Text block —
Re: windows terminology

Subject: Re: windows terminology
From: "W. Michaels" <wm -at- TELEPORT -dot- COM>
Date: Fri, 12 Apr 1996 10:42:21 -0700

Susan Self wrote:
>Several answers were that they are just called "tabs". However, this
>answer does not describe the collection of tabs as a whole.

>KL Group has a Motif-based XRT/gear widget set that includes a
>Tab Manager with Tab Buttons that emulates the Windows "file-tab
>window." In their documentation, KL Group calls the composite
>a "tabbed dialog," which I find a rather appealing term.
>So, if the Windows documentation does not have a term to describe
>the composite, why not use "tabbed dialog" and set a trend?

Interesting thread. I am trying to document a project with one of
these tab-thingie's too. The lone tab box in my current project is
titled "Maintenance" and I refer to it as the Maintenance box
(nothing sounds better so far). I could live with "the Maintenance
file-tab box" if that was the standard, but "the Maintenance
tabbed dialog" ... Nope. Can't do it. I noticed in Word 7 help, the
instructions for getting to the Tools/Options tab box avoids
calling it anything, something like: "From Tools, click Options,
then click View" That's fine for a user like myself, but I need to
break it down a lot more for my audience (non-computer users).

Stored data entries
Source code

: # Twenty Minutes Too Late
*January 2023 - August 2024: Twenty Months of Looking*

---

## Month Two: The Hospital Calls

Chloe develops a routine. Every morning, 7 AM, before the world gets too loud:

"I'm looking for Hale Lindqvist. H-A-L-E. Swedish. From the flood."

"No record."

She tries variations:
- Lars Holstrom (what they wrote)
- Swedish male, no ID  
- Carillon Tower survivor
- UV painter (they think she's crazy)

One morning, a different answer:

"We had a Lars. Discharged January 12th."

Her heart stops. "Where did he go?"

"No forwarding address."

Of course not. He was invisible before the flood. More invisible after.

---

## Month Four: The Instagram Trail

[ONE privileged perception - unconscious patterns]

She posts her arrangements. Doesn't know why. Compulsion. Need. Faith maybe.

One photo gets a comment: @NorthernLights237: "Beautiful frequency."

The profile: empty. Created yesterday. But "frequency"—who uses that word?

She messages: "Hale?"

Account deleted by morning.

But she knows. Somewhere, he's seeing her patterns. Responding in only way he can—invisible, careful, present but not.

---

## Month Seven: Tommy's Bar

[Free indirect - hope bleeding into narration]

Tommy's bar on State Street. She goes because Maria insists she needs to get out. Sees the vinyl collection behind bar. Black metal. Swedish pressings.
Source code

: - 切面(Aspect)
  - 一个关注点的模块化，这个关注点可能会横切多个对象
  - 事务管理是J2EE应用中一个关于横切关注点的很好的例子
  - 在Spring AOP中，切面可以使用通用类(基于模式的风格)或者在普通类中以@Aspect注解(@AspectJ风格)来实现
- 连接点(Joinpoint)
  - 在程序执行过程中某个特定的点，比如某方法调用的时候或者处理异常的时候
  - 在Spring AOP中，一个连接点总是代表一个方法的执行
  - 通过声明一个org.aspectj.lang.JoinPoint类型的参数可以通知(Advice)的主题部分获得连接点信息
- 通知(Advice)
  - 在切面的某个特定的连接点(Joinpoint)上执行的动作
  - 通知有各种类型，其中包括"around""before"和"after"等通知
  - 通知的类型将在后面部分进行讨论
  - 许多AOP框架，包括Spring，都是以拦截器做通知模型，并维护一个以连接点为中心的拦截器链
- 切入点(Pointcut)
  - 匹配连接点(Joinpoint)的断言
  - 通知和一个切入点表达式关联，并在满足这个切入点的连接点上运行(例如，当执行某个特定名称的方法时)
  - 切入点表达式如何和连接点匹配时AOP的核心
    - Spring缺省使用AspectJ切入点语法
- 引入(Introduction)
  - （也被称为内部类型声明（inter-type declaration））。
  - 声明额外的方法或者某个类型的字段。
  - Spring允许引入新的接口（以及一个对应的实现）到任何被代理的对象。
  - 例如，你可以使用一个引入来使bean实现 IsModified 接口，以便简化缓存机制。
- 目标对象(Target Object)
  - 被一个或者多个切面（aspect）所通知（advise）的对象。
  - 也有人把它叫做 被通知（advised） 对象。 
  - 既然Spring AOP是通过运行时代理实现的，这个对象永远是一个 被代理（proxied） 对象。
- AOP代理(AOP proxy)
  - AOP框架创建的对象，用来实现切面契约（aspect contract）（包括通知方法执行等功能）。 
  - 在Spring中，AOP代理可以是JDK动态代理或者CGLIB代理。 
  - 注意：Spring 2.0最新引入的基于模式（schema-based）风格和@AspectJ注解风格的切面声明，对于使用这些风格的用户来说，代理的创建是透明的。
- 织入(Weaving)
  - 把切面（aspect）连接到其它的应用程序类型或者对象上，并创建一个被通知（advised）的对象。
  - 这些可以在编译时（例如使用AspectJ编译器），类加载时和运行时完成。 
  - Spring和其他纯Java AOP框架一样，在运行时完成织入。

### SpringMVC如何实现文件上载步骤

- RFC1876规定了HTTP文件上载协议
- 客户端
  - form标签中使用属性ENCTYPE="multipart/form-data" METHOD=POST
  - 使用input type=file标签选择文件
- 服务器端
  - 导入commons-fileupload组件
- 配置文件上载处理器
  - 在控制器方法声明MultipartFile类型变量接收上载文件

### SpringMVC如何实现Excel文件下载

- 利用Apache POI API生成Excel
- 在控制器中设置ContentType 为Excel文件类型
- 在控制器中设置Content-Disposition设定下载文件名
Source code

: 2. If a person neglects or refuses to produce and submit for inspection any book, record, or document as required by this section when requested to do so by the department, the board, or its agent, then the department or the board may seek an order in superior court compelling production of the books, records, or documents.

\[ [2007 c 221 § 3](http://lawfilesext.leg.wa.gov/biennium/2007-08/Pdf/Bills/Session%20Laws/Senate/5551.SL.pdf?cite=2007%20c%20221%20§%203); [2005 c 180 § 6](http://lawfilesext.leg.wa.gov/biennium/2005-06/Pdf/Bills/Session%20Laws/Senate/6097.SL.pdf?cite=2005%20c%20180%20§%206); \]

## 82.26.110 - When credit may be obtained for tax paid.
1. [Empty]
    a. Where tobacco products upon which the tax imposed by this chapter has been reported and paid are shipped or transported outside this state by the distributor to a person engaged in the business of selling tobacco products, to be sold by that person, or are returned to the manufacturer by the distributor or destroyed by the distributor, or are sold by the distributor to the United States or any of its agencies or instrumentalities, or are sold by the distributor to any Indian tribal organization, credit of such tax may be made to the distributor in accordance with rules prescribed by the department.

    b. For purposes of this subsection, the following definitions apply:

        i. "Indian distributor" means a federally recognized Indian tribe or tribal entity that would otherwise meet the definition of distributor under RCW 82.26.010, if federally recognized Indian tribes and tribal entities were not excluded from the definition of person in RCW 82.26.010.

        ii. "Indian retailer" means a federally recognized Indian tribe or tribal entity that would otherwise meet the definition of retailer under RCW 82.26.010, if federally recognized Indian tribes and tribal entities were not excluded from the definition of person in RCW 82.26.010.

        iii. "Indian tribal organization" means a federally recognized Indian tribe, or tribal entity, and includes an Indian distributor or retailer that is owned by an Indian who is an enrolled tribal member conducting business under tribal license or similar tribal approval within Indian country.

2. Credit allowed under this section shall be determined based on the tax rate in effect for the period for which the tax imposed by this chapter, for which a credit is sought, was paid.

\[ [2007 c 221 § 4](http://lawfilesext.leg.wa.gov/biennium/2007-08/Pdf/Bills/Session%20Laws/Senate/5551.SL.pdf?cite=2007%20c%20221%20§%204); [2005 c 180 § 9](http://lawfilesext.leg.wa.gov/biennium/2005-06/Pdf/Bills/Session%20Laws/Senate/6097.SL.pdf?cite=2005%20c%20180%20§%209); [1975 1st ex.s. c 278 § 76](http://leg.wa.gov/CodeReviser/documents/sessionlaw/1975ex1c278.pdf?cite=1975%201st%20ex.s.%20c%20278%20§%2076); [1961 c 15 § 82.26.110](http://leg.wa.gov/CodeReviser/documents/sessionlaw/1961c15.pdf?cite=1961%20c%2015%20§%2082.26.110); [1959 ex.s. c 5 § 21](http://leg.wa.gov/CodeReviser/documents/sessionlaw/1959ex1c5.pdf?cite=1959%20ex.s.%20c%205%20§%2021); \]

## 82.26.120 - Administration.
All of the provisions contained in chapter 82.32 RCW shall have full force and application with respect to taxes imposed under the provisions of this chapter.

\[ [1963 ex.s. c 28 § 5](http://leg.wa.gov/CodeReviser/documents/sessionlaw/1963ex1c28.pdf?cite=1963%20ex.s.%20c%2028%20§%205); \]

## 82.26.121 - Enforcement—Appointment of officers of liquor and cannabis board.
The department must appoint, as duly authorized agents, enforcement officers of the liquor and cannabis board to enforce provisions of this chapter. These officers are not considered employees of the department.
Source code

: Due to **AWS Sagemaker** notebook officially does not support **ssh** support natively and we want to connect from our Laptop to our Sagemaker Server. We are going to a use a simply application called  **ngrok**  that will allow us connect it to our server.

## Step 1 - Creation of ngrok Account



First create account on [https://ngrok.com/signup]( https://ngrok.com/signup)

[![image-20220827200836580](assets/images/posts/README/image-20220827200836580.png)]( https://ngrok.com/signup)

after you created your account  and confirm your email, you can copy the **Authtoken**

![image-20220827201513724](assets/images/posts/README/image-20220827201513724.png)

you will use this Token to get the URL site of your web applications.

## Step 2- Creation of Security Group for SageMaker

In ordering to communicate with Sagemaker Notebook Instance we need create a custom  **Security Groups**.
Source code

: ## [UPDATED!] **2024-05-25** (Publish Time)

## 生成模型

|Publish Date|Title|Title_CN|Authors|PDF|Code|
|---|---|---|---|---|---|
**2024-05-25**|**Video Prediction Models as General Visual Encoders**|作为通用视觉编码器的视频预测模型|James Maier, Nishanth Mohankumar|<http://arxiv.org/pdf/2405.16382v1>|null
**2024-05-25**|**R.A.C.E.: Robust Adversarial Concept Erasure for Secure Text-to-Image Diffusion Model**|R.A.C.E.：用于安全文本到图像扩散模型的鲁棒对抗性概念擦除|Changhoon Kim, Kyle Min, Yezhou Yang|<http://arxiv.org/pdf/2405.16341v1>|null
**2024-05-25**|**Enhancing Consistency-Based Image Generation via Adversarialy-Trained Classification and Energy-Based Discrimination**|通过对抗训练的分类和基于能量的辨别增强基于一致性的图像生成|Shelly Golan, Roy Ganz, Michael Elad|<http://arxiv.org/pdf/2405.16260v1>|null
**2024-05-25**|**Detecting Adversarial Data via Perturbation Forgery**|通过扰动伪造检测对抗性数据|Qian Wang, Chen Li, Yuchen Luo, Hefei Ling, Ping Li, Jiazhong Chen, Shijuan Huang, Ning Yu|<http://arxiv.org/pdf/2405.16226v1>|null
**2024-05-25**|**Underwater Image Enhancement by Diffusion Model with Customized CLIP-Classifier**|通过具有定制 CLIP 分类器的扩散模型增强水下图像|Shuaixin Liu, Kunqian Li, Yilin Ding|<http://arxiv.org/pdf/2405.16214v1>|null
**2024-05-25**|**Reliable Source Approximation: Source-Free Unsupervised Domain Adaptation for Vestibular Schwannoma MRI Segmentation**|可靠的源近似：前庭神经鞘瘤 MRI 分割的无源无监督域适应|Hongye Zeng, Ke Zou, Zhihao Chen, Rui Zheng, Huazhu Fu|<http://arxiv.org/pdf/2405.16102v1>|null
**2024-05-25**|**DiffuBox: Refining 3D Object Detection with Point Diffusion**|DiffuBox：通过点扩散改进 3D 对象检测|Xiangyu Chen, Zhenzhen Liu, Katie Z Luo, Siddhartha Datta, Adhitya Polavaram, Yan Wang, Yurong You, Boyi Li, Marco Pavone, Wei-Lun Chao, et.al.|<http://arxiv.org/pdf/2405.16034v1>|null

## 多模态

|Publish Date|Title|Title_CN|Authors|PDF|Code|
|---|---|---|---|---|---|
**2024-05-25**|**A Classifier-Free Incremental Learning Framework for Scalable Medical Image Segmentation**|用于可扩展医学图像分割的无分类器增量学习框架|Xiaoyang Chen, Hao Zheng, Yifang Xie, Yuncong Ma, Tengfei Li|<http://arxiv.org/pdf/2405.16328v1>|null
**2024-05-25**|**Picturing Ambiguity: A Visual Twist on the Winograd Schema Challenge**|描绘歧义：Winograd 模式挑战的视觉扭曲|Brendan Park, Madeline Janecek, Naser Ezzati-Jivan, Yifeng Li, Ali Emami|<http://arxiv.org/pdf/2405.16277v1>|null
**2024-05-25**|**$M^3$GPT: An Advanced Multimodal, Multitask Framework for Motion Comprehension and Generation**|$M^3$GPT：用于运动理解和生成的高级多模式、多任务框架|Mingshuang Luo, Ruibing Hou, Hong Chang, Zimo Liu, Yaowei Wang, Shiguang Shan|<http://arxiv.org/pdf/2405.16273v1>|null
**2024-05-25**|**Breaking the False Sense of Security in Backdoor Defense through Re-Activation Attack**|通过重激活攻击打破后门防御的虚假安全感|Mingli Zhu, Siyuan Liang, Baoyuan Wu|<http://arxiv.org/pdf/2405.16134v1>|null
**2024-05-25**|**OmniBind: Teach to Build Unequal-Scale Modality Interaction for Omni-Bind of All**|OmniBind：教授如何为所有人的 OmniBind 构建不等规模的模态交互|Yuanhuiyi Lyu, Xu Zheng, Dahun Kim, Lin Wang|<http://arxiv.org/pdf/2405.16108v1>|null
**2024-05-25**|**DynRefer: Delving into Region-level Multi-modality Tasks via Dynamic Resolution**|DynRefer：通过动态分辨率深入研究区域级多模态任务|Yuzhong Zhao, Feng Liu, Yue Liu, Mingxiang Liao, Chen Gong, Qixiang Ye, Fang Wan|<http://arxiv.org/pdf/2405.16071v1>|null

Tasks for this exercise —
- A) Rewrite the paragraph of the post that begins "Interesting thread." more briefly, keeping its main facts.
- B) Print word for word the stretch of the entries from their very first line through the line that contains "One photo gets".

Task responses —
- A) I'm also documenting a project with one of these tab boxes. Its only tab box is titled "Maintenance," and I call it the Maintenance box because nothing better has come up. I could accept "the Maintenance file-tab box" if that were standard, but not "the Maintenance tabbed dialog." Word 7 help avoids naming the Tools/Options tab box at all, saying something like "From Tools, click Options, then click View." That works for me, but my audience of non-computer users needs far more detail.

- B)
Source code

: # Twenty Minutes Too Late
*January 2023 - August 2024: Twenty Months of Looking*

---

## Month Two: The Hospital Calls

Chloe develops a routine. Every morning, 7 AM, before the world gets too loud:

"I'm looking for Hale Lindqvist. H-A-L-E. Swedish. From the flood."

"No record."

She tries variations:
- Lars Holstrom (what they wrote)
- Swedish male, no ID  
- Carillon Tower survivor
- UV painter (they think she's crazy)

One morning, a different answer:

"We had a Lars. Discharged January 12th."

Her heart stops. "Where did he go?"

"No forwarding address."

Of course not. He was invisible before the flood. More invisible after.

---

## Month Four: The Instagram Trail

[ONE privileged perception - unconscious patterns]

She posts her arrangements. Doesn't know why. Compulsion. Need. Faith maybe.

One photo gets a comment: @NorthernLights237: "Beautiful frequency."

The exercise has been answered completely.